FOR ALL THAT I’VE HAD AND SEEN, I AM TRULY THANKFUL, the inscription said.

They stood and looked at that cross for several minutes, while the ragged remains of the tent flapped in the breeze.

‘I’m going home,’ announced Grainger, in a voice shaky with tears, ‘to find my dad.’

Peter put his arm around her shoulders. This was the moment when he was called upon to say the right thing; nothing less than the right thing would do. As a man or as a minister of God, his challenge was the same: to reconcile them both to their fate. There would be no going home; there was no dad to be reunited with; they were lost and soon they would be dead. Lightning had struck them, and they had failed to understand its message.

‘Grainger . . . ’ he began, his mind blank, trusting that inspiration would lend words to his tongue.

But before he could continue, the dull thrum which they’d both imagined was the wind agitating the canvas shreds of the tent grew suddenly louder, and an olive-green military jeep drove past them, slowed to a stop, and reversed.

A brown head with white eyes and white teeth poked out of the window.

‘Are you guys finished here?’ hollered BG, revving the engine. ‘’Cause some of us have work to do.’





26


He only knew that thanks were due


All the way back, Peter could hear – only hear, not see – the weeping and the laboured breathing and the outbursts of anxiety and anger, sometimes incoherent, sometimes lucid. He was in the front passenger seat next to BG, almost shoulder to shoulder with the big man, although his own shoulder looked emaciated in comparison with BG’s bulge of meat and muscle. Invisible in the space behind them, Alexandra Grainger was going through hell.

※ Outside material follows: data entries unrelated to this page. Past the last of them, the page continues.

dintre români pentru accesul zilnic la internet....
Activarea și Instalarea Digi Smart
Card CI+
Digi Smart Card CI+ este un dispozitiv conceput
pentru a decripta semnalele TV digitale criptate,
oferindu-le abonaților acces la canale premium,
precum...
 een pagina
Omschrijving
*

BG drove in silence. His normally benign face was a grim mask, frozen under the sheen of sweat, as he concentrated, or pretended to concentrate, on the road ahead – the road that was no road at all. Only his eyes betrayed any stress.

‘They’d better not try to stop me,’ Grainger was saying. ‘They can’t keep me here. I don’t care how much it costs. What are they gonna do? Sue me? Kill me? I’ve got to go home. They can keep my salary. Four years for free. That makes us even, right? They’ve got to let me go. My dad is still alive. I know he is. I feel it.’

BG glanced up at the rear-view mirror. Maybe from his angle he could see more than Peter. All Peter could see was a narrow rectangle of black upholstery which, through the distorted veil of the air currents trapped in the cabin, appeared to be pulsing and throbbing.